James Weisberger Sat, 07/15/17 - 17:01 Re: the proposed law for mandatory Hepatitis C viral load confirmation: While laudable for public health reasons, compliance with this law by clinical reference laboratories will be challenging for the following reasons: 1. Hepatitis C antibody screening is done on serum. Hepatitis C RNA viral load confirmation on most testing platforms requires a different matrix, or type of specimen, which is plasma. The vast majority of samples received by our laboratory for hepatitis C serologic [screening] testing do not include a plasma sample , making it difficult to comply. Our laboratory does offer a test for both screening and confirmation, but it is rarely ordered. 2. In the event that a NYC clinician orders only the screening test on an outpatient, no 3rd party payor will reimburse the laboratory for mandated testing that is not ordered by a licensed physician. 3. Plasma samples for Hepatitis C RNA testing are only stable at room temperature for 6-8 hours; therefore, an aliquot (pour-off) of plasma must be frozen at the site of draw and must be received frozen by the lab, which presents logistical transport issues.

Lyndel Urbano Mon, 07/24/17 - 9:20 Amida Care writes to express its support for amending the Health Code to require laboratories to routinely peform a confirmatory RNA hepatitis C virus (HCV) when there is a positive HCV antibody test result.
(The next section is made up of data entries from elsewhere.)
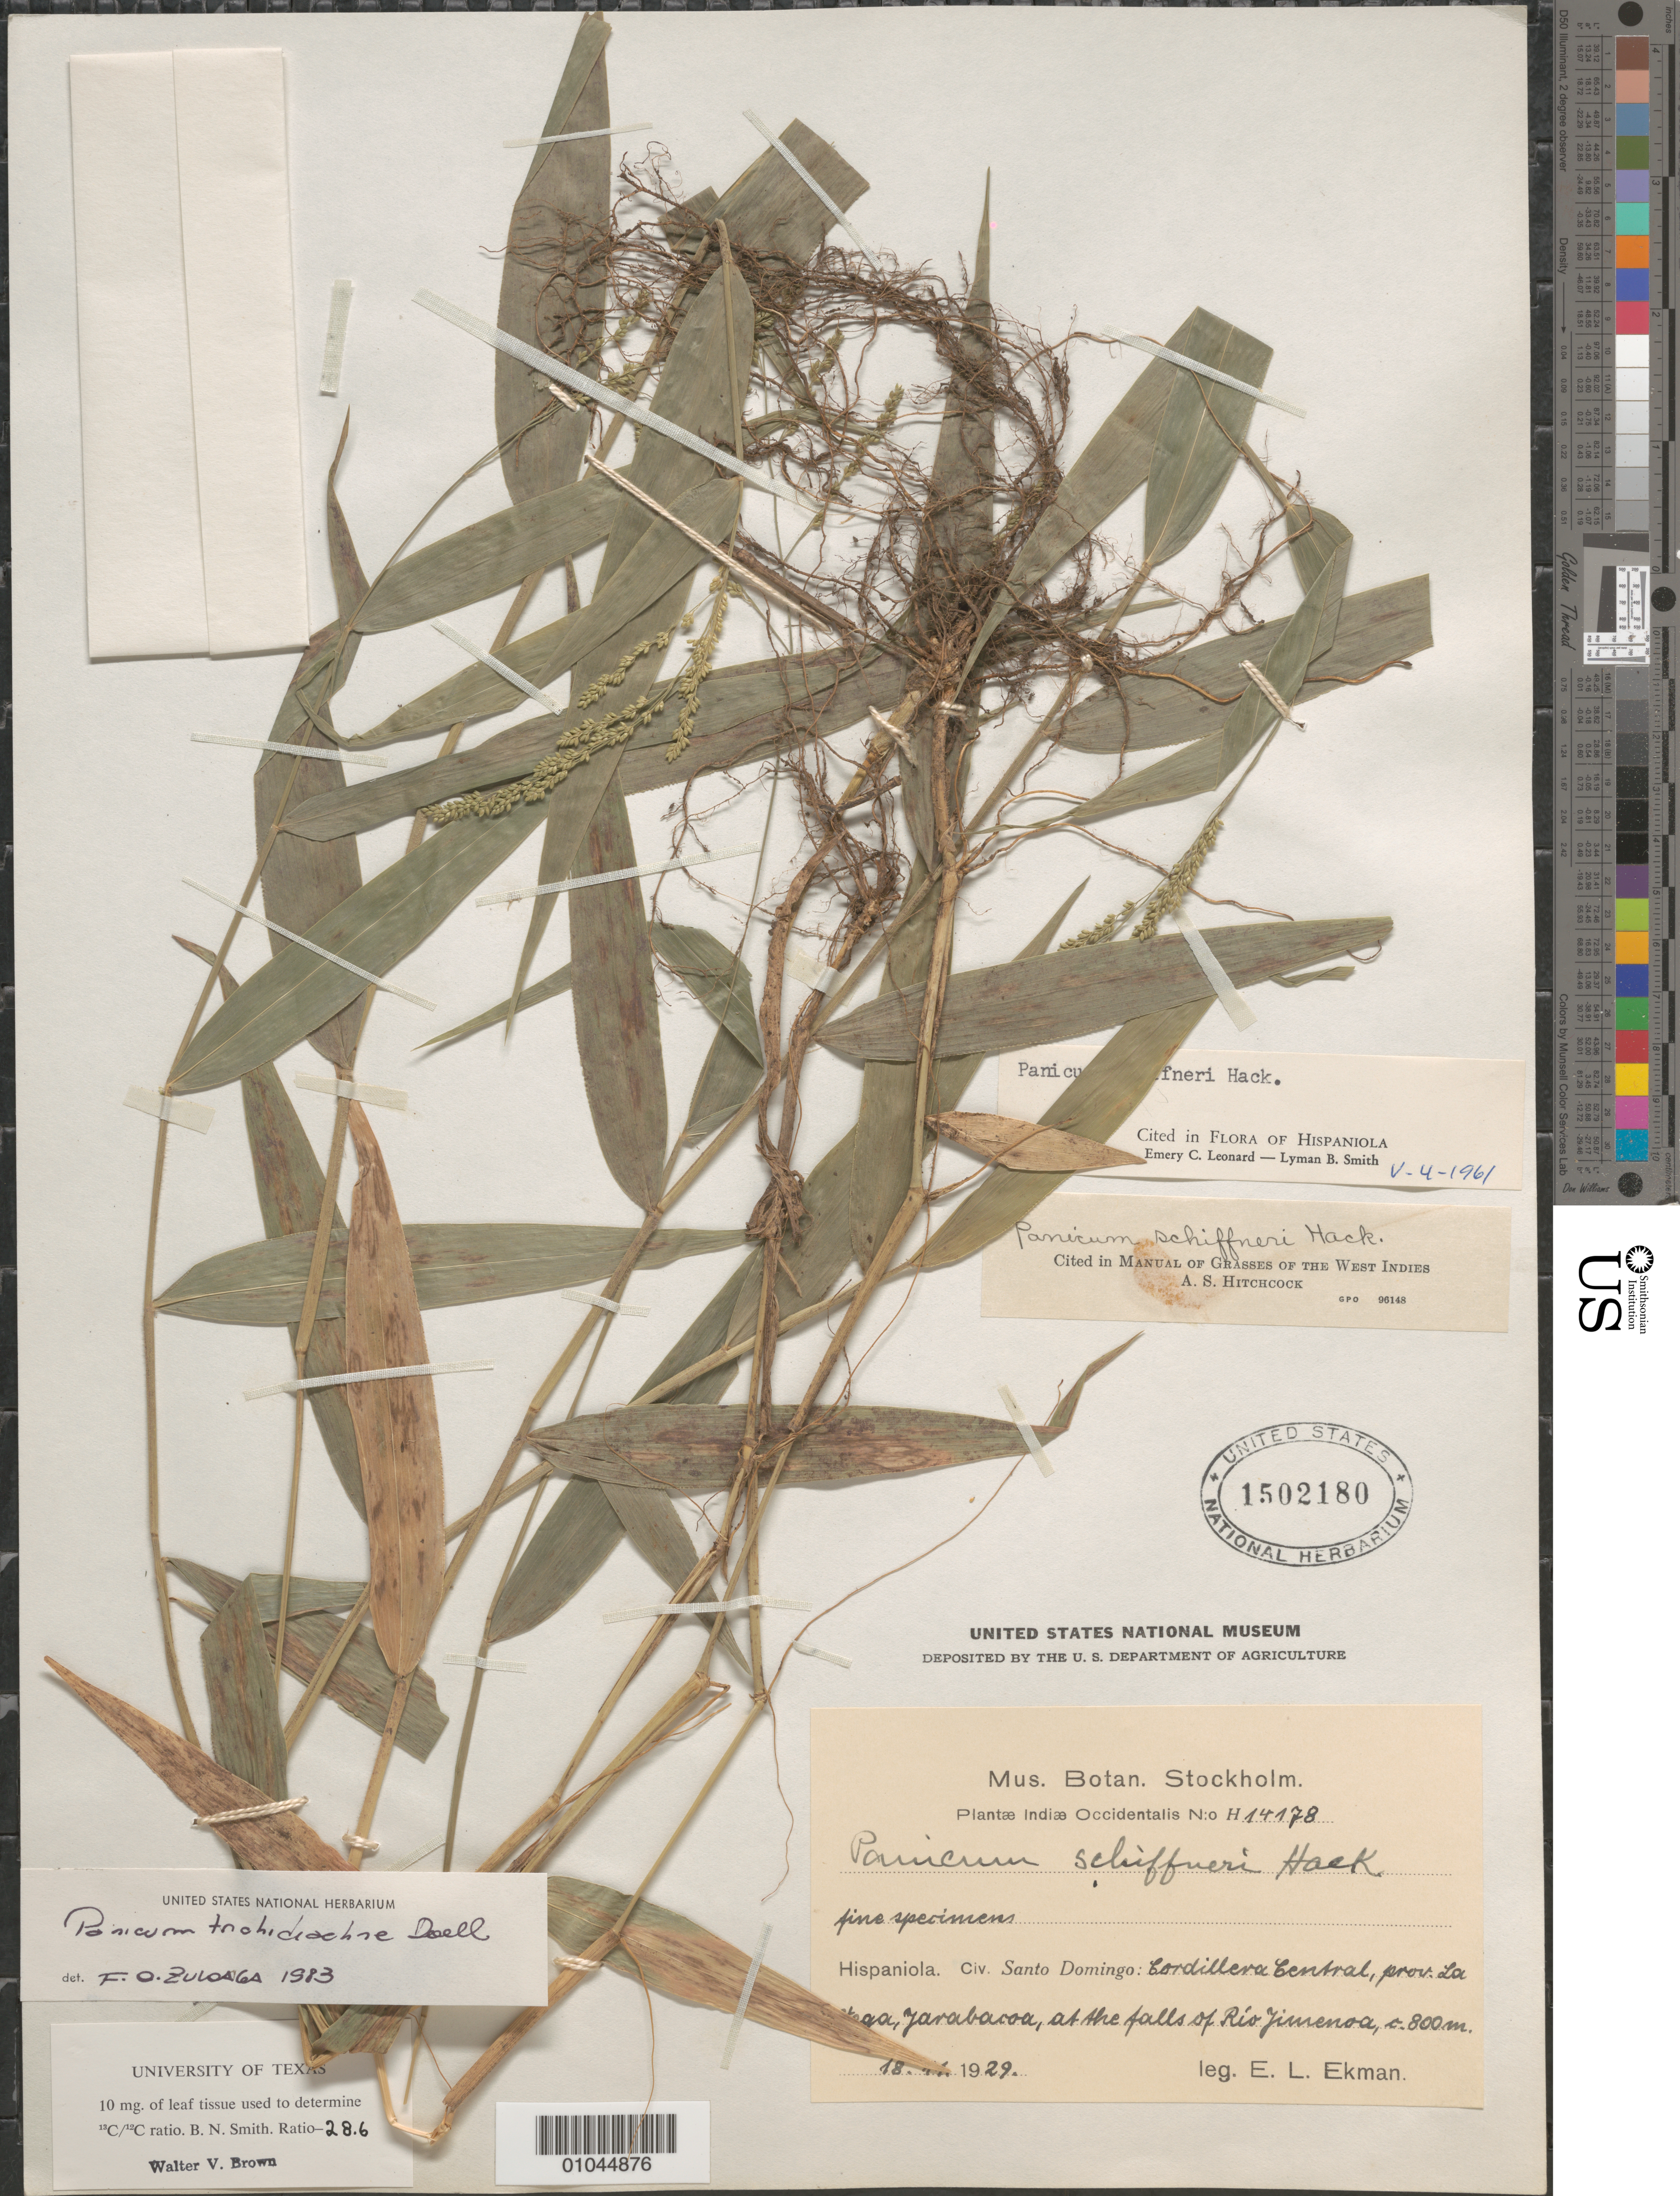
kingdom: Plantae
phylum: Tracheophyta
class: Liliopsida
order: Poales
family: Poaceae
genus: Panicum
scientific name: Panicum trichoides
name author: Sw.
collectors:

The amendment would be consistent with recommendations from the US Preventative Service Task Force. The recommendation states that in order to identify patients with active HCV infection assessment of viremia is needed. Reflexive HCV RNA testing with all positive antibody results will allow earlier detection of chronic HCV infection, expedite linkage to care for treatment, and avoid an extra follow up visit for isolated RNA testing to confirm infection. Indeed certain reference laboratories already have reflexive HCV RNA testing in place, thus recognizing the importance of earlier diagnosis.

Mike Selick Thu, 07/27/17 - 15:17 Harm Reduction Coalition writes to express our support for the proposed amendment to Health Code §13.03(b)(3) to require laboratories to routinely perform a confirmatory RNA hepatitis C virus (HCV) test when there is a reactive HCV antibody test result. The cascade of care for hepatitis C shows a significant loss to follow up between preforming the HCV antibody test and the HCV diagnostic test. If both samples were taken at the same time, it would be possible to confirm active chronic HCV infection for individuals who have a reactive HCV antibody test. A statistically significant number of people who have become infected with HCV clear the virus on their own without becoming chronically infected. The HCV antibody test cannot differentiate between people who have cleared the virus on their own and people who are living with chronic HCV infection. This means that HCV diagnostic testing is important step before HCV treatment is initiated. HCV treatment should be initiated as early as possible so that people living with the virus can limit the damage to their livers and so that there is a shorter time frame when the virus can be transmitted.